На Колыме стихи не уничтожали, не жгли как некие жертвы, а хранили бережно, чтобы исказить, дать ложное толкование и овеществить самым зловещим образом. В тех миллионах обысков, «сухих бань», по выражению Бутырской тюрьмы, стихов не находили никогда. Да я их и не писал. А если и писал, то уничтожал в каком-то ближайшем просвете разума.
В 49-м году я вернулся к записи. Лагерные начальники вряд ли отличили бы стихи, даже рифмованные, не верлибр, от письма заключенного. [Нрзб].
Лагерь и стихи?
Разобраться на первый взгляд было невозможно.
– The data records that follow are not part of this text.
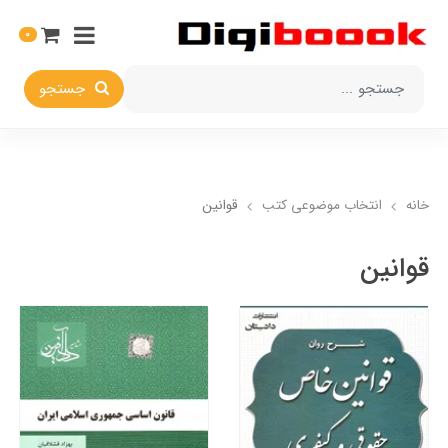
0
جستجو
خانه
انتخاب​ موضوعي​ کتب
قوانین
قوانین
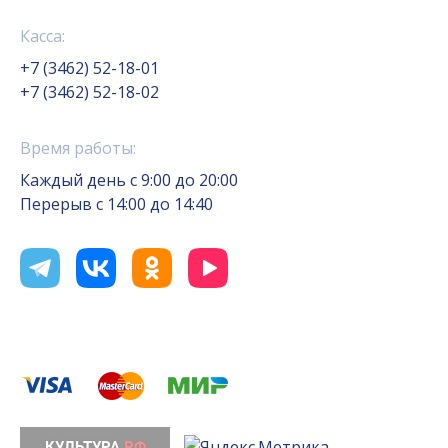
Касса:
+7 (3462) 52-18-01
+7 (3462) 52-18-02
Время работы:
Каждый день с 9:00 до 20:00
Перерыв с 14:00 до 14:40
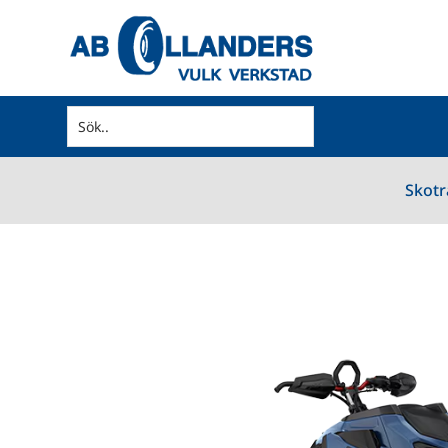
Skotr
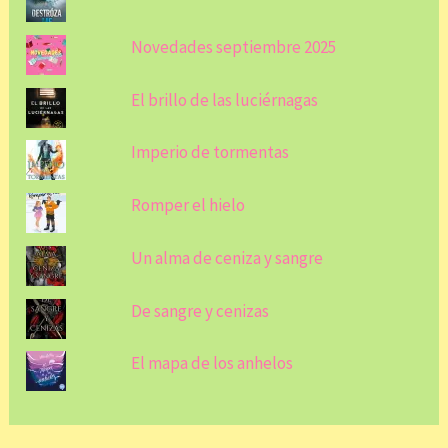
Novedades septiembre 2025
El brillo de las luciérnagas
Imperio de tormentas
Romper el hielo
Un alma de ceniza y sangre
De sangre y cenizas
El mapa de los anhelos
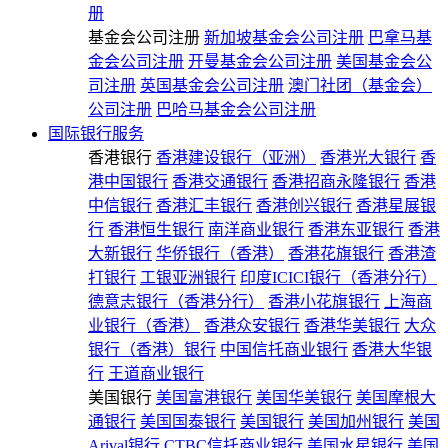
册
基金会公司注册
新加坡基金会公司注册
巴拿马基
金会公司注册
开曼基金会公司注册
美国基金会公
司注册
英国基金会公司注册
澳门社团（基金会）
公司注册
巴哈马基金会公司注册
国际银行服务
香港银行
香港建设银行（亚洲）
香港光大银行
香
港中国银行
香港交通银行
香港招商永隆银行
香港
中信银行
香港汇丰银行
香港创兴银行
香港星展银
行
香港恒生银行
南洋商业银行
香港东亚银行
香港
大新银行
华侨银行（香港）
香港花旗银行
香港渣
打银行
工银亚洲银行
印度ICICI银行（香港分行）
德意志银行（香港分行）
香港小花旗银行
上海商
业银行（香港）
香港众安银行
香港华美银行
大众
银行（香港）银行
中国信托商业银行
香港大华银
行
王道商业银行
美国银行
美国富港银行
美国华美银行
美国摩根大
通银行
美国国泰银行
美国银行
美国加州银行
美国
Arival银行
CTBC信托商业银行
美国水星银行
美国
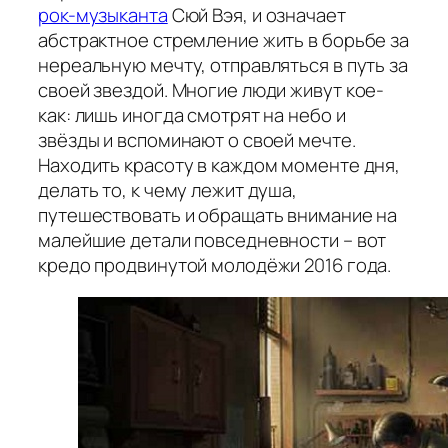
рок-музыканта
Сюй Вэя, и означает
абстрактное стремление жить в борьбе за
нереальную мечту, отправляться в путь за
своей звездой. Многие люди живут кое-
как: лишь иногда смотрят на небо и
звёзды и вспоминают о своей мечте.
Находить красоту в каждом моменте дня,
делать то, к чему лежит душа,
путешествовать и обращать внимание на
малейшие детали повседневности – вот
кредо продвинутой молодёжи 2016 года.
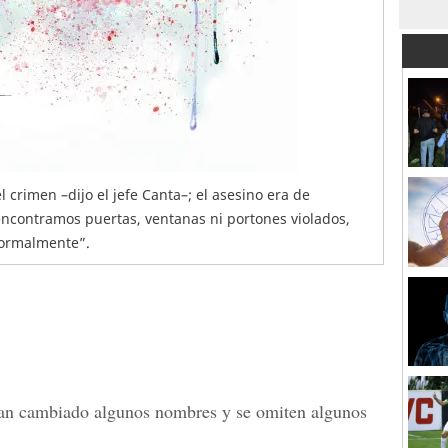
 crimen –dijo el jefe Canta–; el asesino era de
ncontramos puertas, ventanas ni portones violados,
normalmente”.
 han cambiado algunos nombres y se omiten algunos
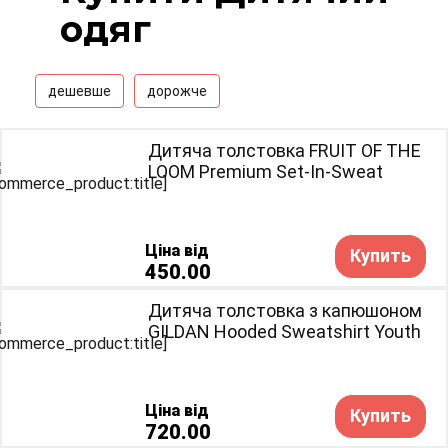
одяг
дешевше
дорожче
Дитяча толстовка FRUIT OF THE
LOOM Premium Set-In-Sweat
Ціна від
Купить
450.00
Дитяча толстовка з капюшоном
GILDAN Hooded Sweatshirt Youth
Ціна від
Купить
720.00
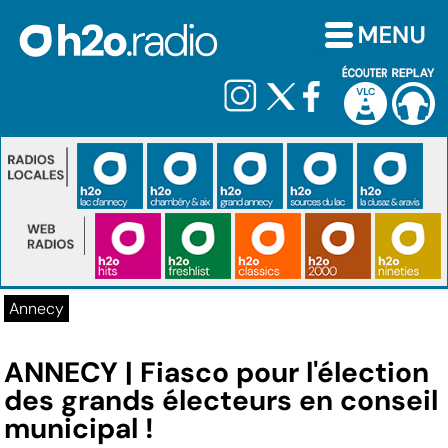
Annecy
ANNECY | Fiasco pour l'élection
des grands électeurs en conseil
municipal !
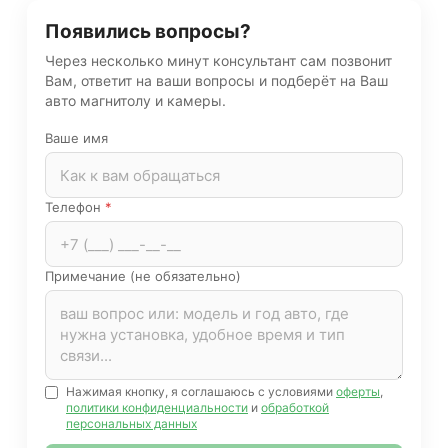
Появились вопросы?
Через несколько минут консультант сам позвонит
Вам, ответит на ваши вопросы и подберёт на Ваш
авто магнитолу и камеры.
Ваше имя
Телефон
*
Примечание (не обязательно)
Нажимая кнопку, я соглашаюсь с условиями
оферты
,
политики конфиденциальности
и
обработкой
персональных данных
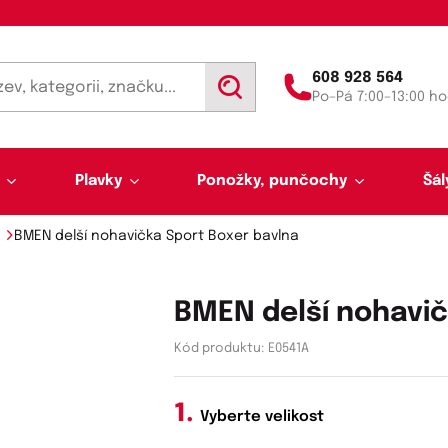
608 928 564
V
Po–Pá 7:00–13:00 ho
y
h
l
e
d
Plavky
Ponožky, punčochy
Šál
a
t
BMEN delší nohavička Sport Boxer bavlna
BMEN delší nohavič
Kód produktu:
E0541A
Výprodej 50 % sleva
Akce týdne
Vyberte velikost
Punčochy a punčocháče
Kalhotky a tanga
Pánské plavky
Tunelové šály
Trenýrky
Letní šátky, tuniky, par
Noční košilky a pyžama
Plavky pro plnoštíhlé
Legíny
Slipy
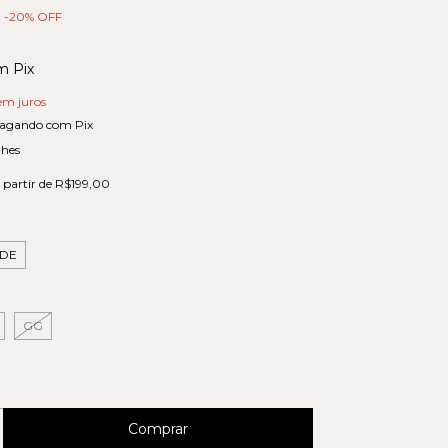
-
20
% OFF
m
Pix
em juros
agando com Pix
lhes
 partir de
R$199,00
DE
GG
Но тетрадка взрослела, толстела…
В 1951 году я был освобожден по сроку и впервые задумался весной 1951 года, как сохранить свои стихи. Не вывезти к семье, а просто сохранить до какого-то часа, месяца, года – в чужих руках. В самих стихах, разумеется, не было ничего криминального. Самое либеральное – это «Камея», которую написал я на пленэре близ Оймякона в 1950 году.
Португалов, мой постоянный чтец, не посоветовал рвать.
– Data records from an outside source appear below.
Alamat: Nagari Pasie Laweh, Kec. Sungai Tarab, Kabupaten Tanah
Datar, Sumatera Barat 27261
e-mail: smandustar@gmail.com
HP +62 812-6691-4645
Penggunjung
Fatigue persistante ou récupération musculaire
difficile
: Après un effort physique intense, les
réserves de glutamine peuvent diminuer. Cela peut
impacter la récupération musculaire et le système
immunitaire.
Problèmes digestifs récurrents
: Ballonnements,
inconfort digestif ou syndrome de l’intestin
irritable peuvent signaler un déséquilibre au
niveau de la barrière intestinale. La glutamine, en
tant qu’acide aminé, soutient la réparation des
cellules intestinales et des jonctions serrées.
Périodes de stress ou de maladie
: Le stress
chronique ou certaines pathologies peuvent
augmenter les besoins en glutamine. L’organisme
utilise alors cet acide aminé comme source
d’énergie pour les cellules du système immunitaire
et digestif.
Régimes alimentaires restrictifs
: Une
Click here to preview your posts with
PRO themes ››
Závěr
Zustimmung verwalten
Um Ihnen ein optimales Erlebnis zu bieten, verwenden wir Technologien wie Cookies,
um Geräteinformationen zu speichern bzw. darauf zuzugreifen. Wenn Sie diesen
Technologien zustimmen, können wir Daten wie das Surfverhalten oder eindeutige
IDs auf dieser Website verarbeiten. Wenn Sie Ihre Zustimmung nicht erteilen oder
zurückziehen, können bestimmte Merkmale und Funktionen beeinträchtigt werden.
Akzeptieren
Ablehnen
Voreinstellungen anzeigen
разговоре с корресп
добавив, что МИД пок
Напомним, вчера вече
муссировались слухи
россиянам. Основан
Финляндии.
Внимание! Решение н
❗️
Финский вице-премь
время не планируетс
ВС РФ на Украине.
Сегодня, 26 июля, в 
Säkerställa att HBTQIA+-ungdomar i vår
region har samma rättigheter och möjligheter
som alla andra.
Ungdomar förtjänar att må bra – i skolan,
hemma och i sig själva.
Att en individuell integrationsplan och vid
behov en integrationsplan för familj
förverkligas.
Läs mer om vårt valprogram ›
– Выучить наизусть свои собственные стихи нельзя. Память – не такой инструмент, чтобы что-то надежно хранить. Ну, 20, 30 стихотворений можешь выучить, поверь моему актерскому опыту. Но не тысячу же! Как у тебя! Подготовь к отъезду, вручи Воронской [377] . Имя отца, традиция – дело верное. Тем более, кто возьмет, прочтет: «Камея».
377
Воронская Галина Александровна (1914–1991) – дочь А. К. Воронского, была в заключении на Колыме как «член семьи».
Разговор с Воронской я отложил до реальности отъезда – и стал записывать все стихи в две тетради с надеждой один экземпляр вручить Мамучашвили [378] – даме последней Траута, а второй – Воронской.
И вот в двух пачках было по триста стихов. Каждое было просмотрено на свет, но еще и на звук, чтобы при всех обстоятельствах не возникло никакого [оттенка] тематического.
– Об этом не может быть и речи! У меня дочь, дочь!
Знакомый голос моей жены зазвучал в этом истерическом крике [Воронской].
378
Мамучашвили Елена Александровна – вольнонаемный хирург Центральной больницы для заключенных.